Task goal
The expected answer is every line from the material below that has the word "font".

Given information START

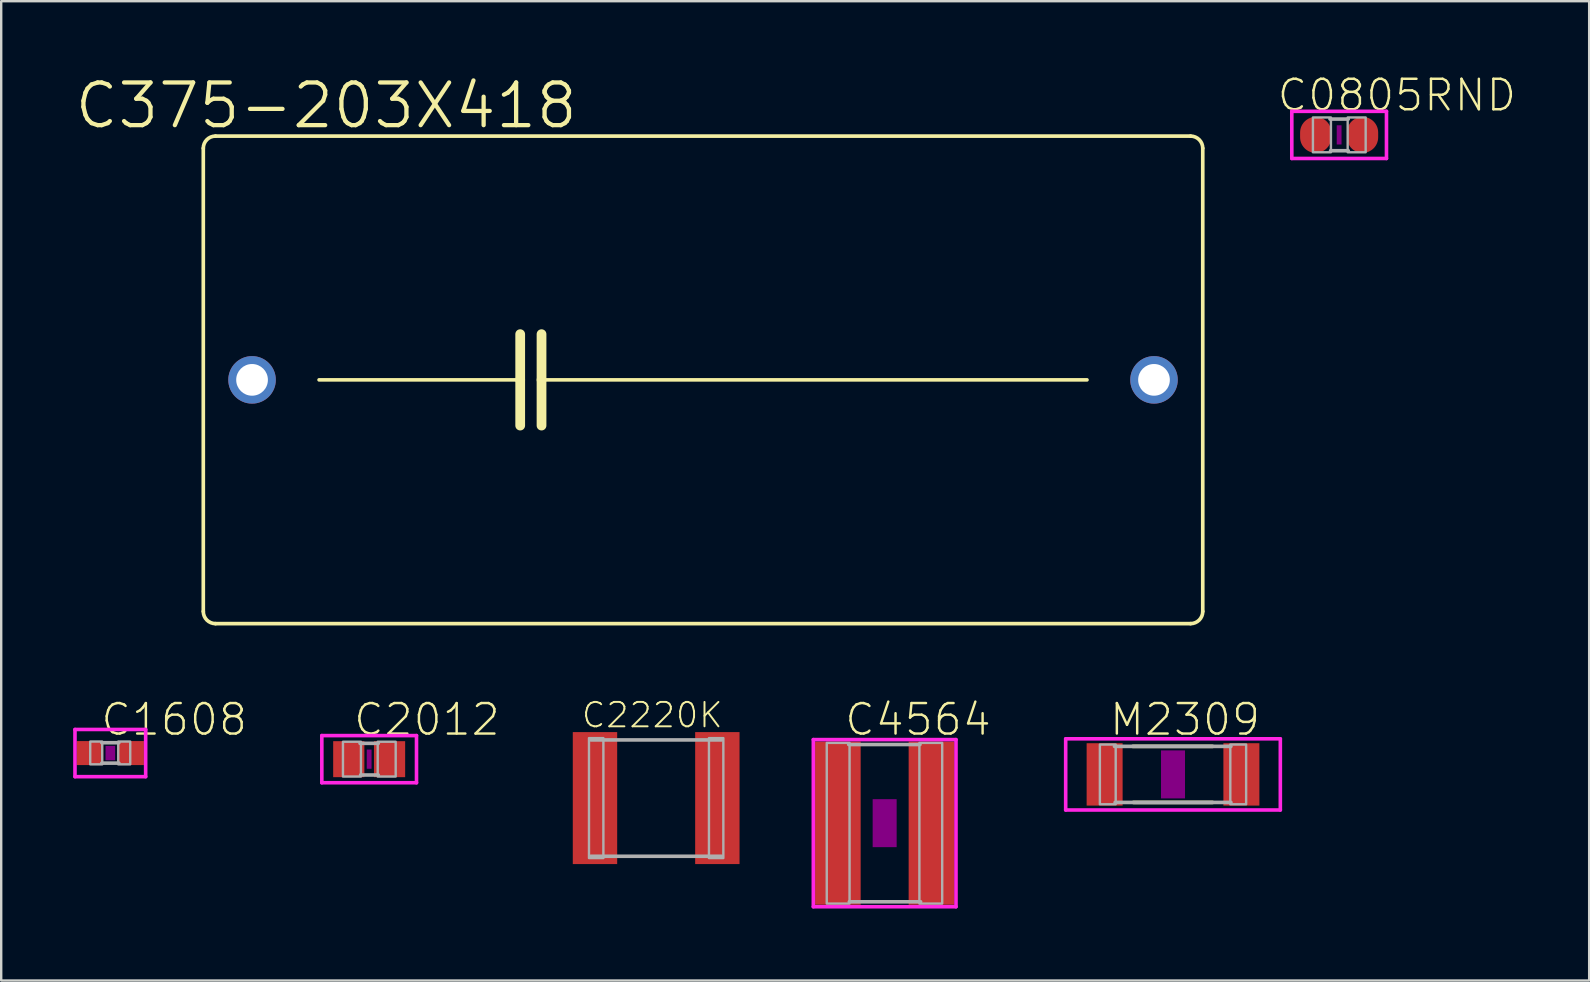
<source format=kicad_pcb>
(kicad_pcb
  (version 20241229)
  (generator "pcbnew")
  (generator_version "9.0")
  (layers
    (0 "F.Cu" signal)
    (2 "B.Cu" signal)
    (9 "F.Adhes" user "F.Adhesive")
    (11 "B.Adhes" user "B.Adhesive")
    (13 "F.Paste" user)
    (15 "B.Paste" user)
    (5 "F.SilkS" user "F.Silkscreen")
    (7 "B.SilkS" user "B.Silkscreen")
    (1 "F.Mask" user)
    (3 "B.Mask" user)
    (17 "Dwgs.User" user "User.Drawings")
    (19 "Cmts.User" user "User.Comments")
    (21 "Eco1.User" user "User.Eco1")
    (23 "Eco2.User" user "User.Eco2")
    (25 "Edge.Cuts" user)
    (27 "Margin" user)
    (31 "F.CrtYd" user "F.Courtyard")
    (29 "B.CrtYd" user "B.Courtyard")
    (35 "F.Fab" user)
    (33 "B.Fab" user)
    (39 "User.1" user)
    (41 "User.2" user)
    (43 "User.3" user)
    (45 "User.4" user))
  (footprint "C2012"
    (layer "F.Cu")
    (at 12.336 28.591)
    (property "Reference" "C2012" (at 2.407 -1.651 0) (layer "F.SilkS") (effects (font (size 1.27 1.27) (thickness 0.102))))
    (attr through_hole)
    (fp_poly (pts (xy -0.1 -0.4) (xy 0.1 -0.4) (xy 0.1 0.4) (xy -0.1 0.4)) (stroke (width 0) (type solid)) (fill yes) (layer "F.Adhes"))
    (fp_line (start -1.973 -0.983) (end 1.973 -0.983) (stroke (width 0.15) (type solid)) (layer "F.CrtYd"))
    (fp_line (start -1.973 0.983) (end -1.973 -0.983) (stroke (width 0.15) (type solid)) (layer "F.CrtYd"))
    (fp_line (start 1.973 -0.983) (end 1.973 0.983) (stroke (width 0.15) (type solid)) (layer "F.CrtYd"))
    (fp_line (start 1.973 0.983) (end -1.973 0.983) (stroke (width 0.15) (type solid)) (layer "F.CrtYd"))
    (fp_line (start -0.381 -0.66) (end 0.381 -0.66) (stroke (width 0.15) (type solid)) (layer "F.Fab"))
    (fp_line (start -0.356 0.66) (end 0.381 0.66) (stroke (width 0.15) (type solid)) (layer "F.Fab"))
    (fp_poly (pts (xy -1.092 -0.726) (xy -0.342 -0.726) (xy -0.342 0.724) (xy -1.092 0.724)) (stroke (width 0.1) (type solid)) (fill no) (layer "F.Fab"))
    (fp_poly (pts (xy 0.356 -0.726) (xy 1.106 -0.726) (xy 1.106 0.724) (xy 0.356 0.724)) (stroke (width 0.1) (type solid)) (fill no) (layer "F.Fab"))
    (pad "1" smd rect (at -0.85 0) (size 1.3 1.5) (layers "F.Cu" "F.Mask" "F.Paste"))
    (pad "2" smd rect (at 0.85 0) (size 1.3 1.5) (layers "F.Cu" "F.Mask" "F.Paste")))
  (footprint "C1608"
    (layer "F.Cu")
    (at 1.548 28.337)
    (property "Reference" "C1608" (at 2.661 -1.397 0) (layer "F.SilkS") (effects (font (size 1.27 1.27) (thickness 0.102))))
    (attr through_hole)
    (fp_poly (pts (xy -0.2 -0.3) (xy 0.2 -0.3) (xy 0.2 0.3) (xy -0.2 0.3)) (stroke (width 0) (type solid)) (fill yes) (layer "F.Adhes"))
    (fp_line (start -1.473 -0.983) (end 1.473 -0.983) (stroke (width 0.15) (type solid)) (layer "F.CrtYd"))
    (fp_line (start -1.473 0.983) (end -1.473 -0.983) (stroke (width 0.15) (type solid)) (layer "F.CrtYd"))
    (fp_line (start 1.473 -0.983) (end 1.473 0.983) (stroke (width 0.15) (type solid)) (layer "F.CrtYd"))
    (fp_line (start 1.473 0.983) (end -1.473 0.983) (stroke (width 0.15) (type solid)) (layer "F.CrtYd"))
    (fp_line (start -0.356 -0.432) (end 0.356 -0.432) (stroke (width 0.15) (type solid)) (layer "F.Fab"))
    (fp_line (start -0.356 0.419) (end 0.356 0.419) (stroke (width 0.15) (type solid)) (layer "F.Fab"))
    (fp_poly (pts (xy -0.838 -0.48) (xy -0.338 -0.48) (xy -0.338 0.47) (xy -0.838 0.47)) (stroke (width 0.1) (type solid)) (fill no) (layer "F.Fab"))
    (fp_poly (pts (xy 0.33 -0.48) (xy 0.83 -0.48) (xy 0.83 0.47) (xy 0.33 0.47)) (stroke (width 0.1) (type solid)) (fill no) (layer "F.Fab"))
    (pad "1" smd rect (at -0.85 0) (size 1.1 1) (layers "F.Cu" "F.Mask" "F.Paste"))
    (pad "2" smd rect (at 0.85 0) (size 1.1 1) (layers "F.Cu" "F.Mask" "F.Paste")))
  (footprint "C2220K"
    (layer "F.Cu")
    (at 24.298 30.213)
    (property "Reference" "C2220K" (at -0.163 -3.458 0) (layer "F.SilkS") (effects (font (size 1.016 1.016) (thickness 0.081))))
    (attr through_hole)
    (fp_line (start -2.725 -2.425) (end 2.725 -2.425) (stroke (width 0.15) (type solid)) (layer "F.Fab"))
    (fp_line (start 2.725 2.425) (end -2.725 2.425) (stroke (width 0.15) (type solid)) (layer "F.Fab"))
    (fp_poly (pts (xy -2.8 -2.5) (xy -2.2 -2.5) (xy -2.2 2.5) (xy -2.8 2.5)) (stroke (width 0.1) (type solid)) (fill no) (layer "F.Fab"))
    (fp_poly (pts (xy 2.2 -2.5) (xy 2.8 -2.5) (xy 2.8 2.5) (xy 2.2 2.5)) (stroke (width 0.1) (type solid)) (fill no) (layer "F.Fab"))
    (pad "1" smd rect (at -2.55 0) (size 1.85 5.5) (layers "F.Cu" "F.Mask" "F.Paste"))
    (pad "2" smd rect (at 2.55 0) (size 1.85 5.5) (layers "F.Cu" "F.Mask" "F.Paste")))
  (footprint "C4564"
    (layer "F.Cu")
    (at 33.821 31.258)
    (property "Reference" "C4564" (at 1.391 -4.318 0) (layer "F.SilkS") (effects (font (size 1.27 1.27) (thickness 0.102))))
    (attr through_hole)
    (fp_poly (pts (xy -0.5 -1) (xy 0.5 -1) (xy 0.5 1) (xy -0.5 1)) (stroke (width 0) (type solid)) (fill yes) (layer "F.Adhes"))
    (fp_line (start -2.973 -3.483) (end 2.973 -3.483) (stroke (width 0.15) (type solid)) (layer "F.CrtYd"))
    (fp_line (start -2.973 3.483) (end -2.973 -3.483) (stroke (width 0.15) (type solid)) (layer "F.CrtYd"))
    (fp_line (start 2.973 -3.483) (end 2.973 3.483) (stroke (width 0.15) (type solid)) (layer "F.CrtYd"))
    (fp_line (start 2.973 3.483) (end -2.973 3.483) (stroke (width 0.15) (type solid)) (layer "F.CrtYd"))
    (fp_line (start -1.499 -3.277) (end 1.473 -3.277) (stroke (width 0.15) (type solid)) (layer "F.Fab"))
    (fp_line (start -1.473 3.277) (end 1.499 3.277) (stroke (width 0.15) (type solid)) (layer "F.Fab"))
    (fp_poly (pts (xy -2.413 -3.347) (xy -1.463 -3.347) (xy -1.463 3.353) (xy -2.413 3.353)) (stroke (width 0.1) (type solid)) (fill no) (layer "F.Fab"))
    (fp_poly (pts (xy 1.448 -3.347) (xy 2.398 -3.347) (xy 2.398 3.353) (xy 1.448 3.353)) (stroke (width 0.1) (type solid)) (fill no) (layer "F.Fab"))
    (pad "1" smd rect (at -1.95 0) (size 1.9 6.8) (layers "F.Cu" "F.Mask" "F.Paste"))
    (pad "2" smd rect (at 1.95 0) (size 1.9 6.8) (layers "F.Cu" "F.Mask" "F.Paste")))
  (footprint "C375-203X418"
    (layer "F.Cu")
    (at 26.251 12.782)
    (property "Reference" "C375-203X418" (at -15.706 -11.43 0) (layer "F.SilkS") (effects (font (size 1.778 1.778) (thickness 0.178))))
    (attr through_hole)
    (fp_line (start -20.828 9.652) (end -20.828 -9.652) (stroke (width 0.152) (type solid)) (layer "F.SilkS"))
    (fp_line (start -20.32 -10.16) (end 20.32 -10.16) (stroke (width 0.152) (type solid)) (layer "F.SilkS"))
    (fp_line (start -16.002 0) (end -7.62 0) (stroke (width 0.152) (type solid)) (layer "F.SilkS"))
    (fp_line (start -7.62 -1.905) (end -7.62 0) (stroke (width 0.406) (type solid)) (layer "F.SilkS"))
    (fp_line (start -7.62 0) (end -7.62 1.905) (stroke (width 0.406) (type solid)) (layer "F.SilkS"))
    (fp_line (start -6.731 -1.905) (end -6.731 0) (stroke (width 0.406) (type solid)) (layer "F.SilkS"))
    (fp_line (start -6.731 0) (end -6.731 1.905) (stroke (width 0.406) (type solid)) (layer "F.SilkS"))
    (fp_line (start -6.731 0) (end 16.002 0) (stroke (width 0.152) (type solid)) (layer "F.SilkS"))
    (fp_line (start 20.32 10.16) (end -20.32 10.16) (stroke (width 0.152) (type solid)) (layer "F.SilkS"))
    (fp_line (start 20.828 -9.652) (end 20.828 9.652) (stroke (width 0.152) (type solid)) (layer "F.SilkS"))
    (fp_arc (start -20.828 -9.652) (mid -20.67921 -10.01121) (end -20.32 -10.16) (stroke (width 0.1524) (type solid)) (layer "F.SilkS"))
    (fp_arc (start -20.32 10.16) (mid -20.67921 10.01121) (end -20.828 9.652) (stroke (width 0.1524) (type solid)) (layer "F.SilkS"))
    (fp_arc (start 20.32 -10.16) (mid 20.67921 -10.01121) (end 20.828 -9.652) (stroke (width 0.1524) (type solid)) (layer "F.SilkS"))
    (fp_arc (start 20.828 9.652) (mid 20.67921 10.01121) (end 20.32 10.16) (stroke (width 0.1524) (type solid)) (layer "F.SilkS"))
    (pad "1" thru_hole circle (at -18.796 0) (size 1.981 1.981) (drill 1.321) (layers "*.Cu" "*.Mask"))
    (pad "2" thru_hole circle (at 18.796 0) (size 1.981 1.981) (drill 1.321) (layers "*.Cu" "*.Mask")))
  (footprint "M2309"
    (layer "F.Cu")
    (at 45.839 29.226)
    (property "Reference" "M2309" (at 0.502 -2.286 0) (layer "F.SilkS") (effects (font (size 1.27 1.27) (thickness 0.102))))
    (attr through_hole)
    (fp_line (start 1.651 -1.168) (end -1.676 -1.168) (stroke (width 0.152) (type solid)) (layer "F.SilkS"))
    (fp_line (start 1.651 1.168) (end -1.651 1.168) (stroke (width 0.152) (type solid)) (layer "F.SilkS"))
    (fp_poly (pts (xy -0.5 -1) (xy 0.5 -1) (xy 0.5 1) (xy -0.5 1)) (stroke (width 0) (type solid)) (fill yes) (layer "F.Adhes"))
    (fp_line (start -4.473 -1.483) (end 4.473 -1.483) (stroke (width 0.15) (type solid)) (layer "F.CrtYd"))
    (fp_line (start -4.473 1.483) (end -4.473 -1.483) (stroke (width 0.15) (type solid)) (layer "F.CrtYd"))
    (fp_line (start 4.473 -1.483) (end 4.473 1.483) (stroke (width 0.15) (type solid)) (layer "F.CrtYd"))
    (fp_line (start 4.473 1.483) (end -4.473 1.483) (stroke (width 0.15) (type solid)) (layer "F.CrtYd"))
    (fp_line (start 2.413 -1.168) (end -2.438 -1.168) (stroke (width 0.152) (type solid)) (layer "F.Fab"))
    (fp_line (start 2.413 1.168) (end -2.413 1.168) (stroke (width 0.152) (type solid)) (layer "F.Fab"))
    (fp_poly (pts (xy -3.048 -1.245) (xy -2.388 -1.245) (xy -2.388 1.245) (xy -3.048 1.245)) (stroke (width 0.1) (type solid)) (fill no) (layer "F.Fab"))
    (fp_poly (pts (xy 2.388 -1.245) (xy 3.048 -1.245) (xy 3.048 1.245) (xy 2.388 1.245)) (stroke (width 0.1) (type solid)) (fill no) (layer "F.Fab"))
    (pad "1" smd rect (at -2.85 0) (size 1.5 2.6) (layers "F.Cu" "F.Mask" "F.Paste"))
    (pad "2" smd rect (at 2.85 0) (size 1.5 2.6) (layers "F.Cu" "F.Mask" "F.Paste")))
  (footprint "C0805RND"
    (layer "F.Cu")
    (at 52.763 2.572)
    (property "Reference" "C0805RND" (at 2.407 -1.651 0) (layer "F.SilkS") (effects (font (size 1.27 1.27) (thickness 0.102))))
    (attr through_hole)
    (fp_poly (pts (xy -0.1 -0.4) (xy 0.1 -0.4) (xy 0.1 0.4) (xy -0.1 0.4)) (stroke (width 0) (type solid)) (fill yes) (layer "F.Adhes"))
    (fp_line (start -1.973 -0.983) (end 1.973 -0.983) (stroke (width 0.15) (type solid)) (layer "F.CrtYd"))
    (fp_line (start -1.973 0.983) (end -1.973 -0.983) (stroke (width 0.15) (type solid)) (layer "F.CrtYd"))
    (fp_line (start 1.973 -0.983) (end 1.973 0.983) (stroke (width 0.15) (type solid)) (layer "F.CrtYd"))
    (fp_line (start 1.973 0.983) (end -1.973 0.983) (stroke (width 0.15) (type solid)) (layer "F.CrtYd"))
    (fp_line (start -0.381 -0.66) (end 0.381 -0.66) (stroke (width 0.15) (type solid)) (layer "F.Fab"))
    (fp_line (start -0.356 0.66) (end 0.381 0.66) (stroke (width 0.15) (type solid)) (layer "F.Fab"))
    (fp_poly (pts (xy -1.092 -0.726) (xy -0.342 -0.726) (xy -0.342 0.724) (xy -1.092 0.724)) (stroke (width 0.1) (type solid)) (fill no) (layer "F.Fab"))
    (fp_poly (pts (xy 0.356 -0.726) (xy 1.106 -0.726) (xy 1.106 0.724) (xy 0.356 0.724)) (stroke (width 0.1) (type solid)) (fill no) (layer "F.Fab"))
    (pad "1" smd oval (at -0.977 0) (size 1.3 1.5) (layers "F.Cu" "F.Mask" "F.Paste"))
    (pad "2" smd oval (at 0.977 0) (size 1.3 1.5) (layers "F.Cu" "F.Mask" "F.Paste")))
  (gr_rect
    (start -3 -3)
    (end 63.184 37.816)
    (stroke (width 0.1) (type default))
    (fill no)
    (layer "Edge.Cuts")))
</source>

Given information END

Result of the exercise
    (property "Reference" "C2012" (at 2.407 -1.651 0) (layer "F.SilkS") (effects (font (size 1.27 1.27) (thickness 0.102))))
    (property "Reference" "C1608" (at 2.661 -1.397 0) (layer "F.SilkS") (effects (font (size 1.27 1.27) (thickness 0.102))))
    (property "Reference" "C2220K" (at -0.163 -3.458 0) (layer "F.SilkS") (effects (font (size 1.016 1.016) (thickness 0.081))))
    (property "Reference" "C4564" (at 1.391 -4.318 0) (layer "F.SilkS") (effects (font (size 1.27 1.27) (thickness 0.102))))
    (property "Reference" "C375-203X418" (at -15.706 -11.43 0) (layer "F.SilkS") (effects (font (size 1.778 1.778) (thickness 0.178))))
    (property "Reference" "M2309" (at 0.502 -2.286 0) (layer "F.SilkS") (effects (font (size 1.27 1.27) (thickness 0.102))))
    (property "Reference" "C0805RND" (at 2.407 -1.651 0) (layer "F.SilkS") (effects (font (size 1.27 1.27) (thickness 0.102))))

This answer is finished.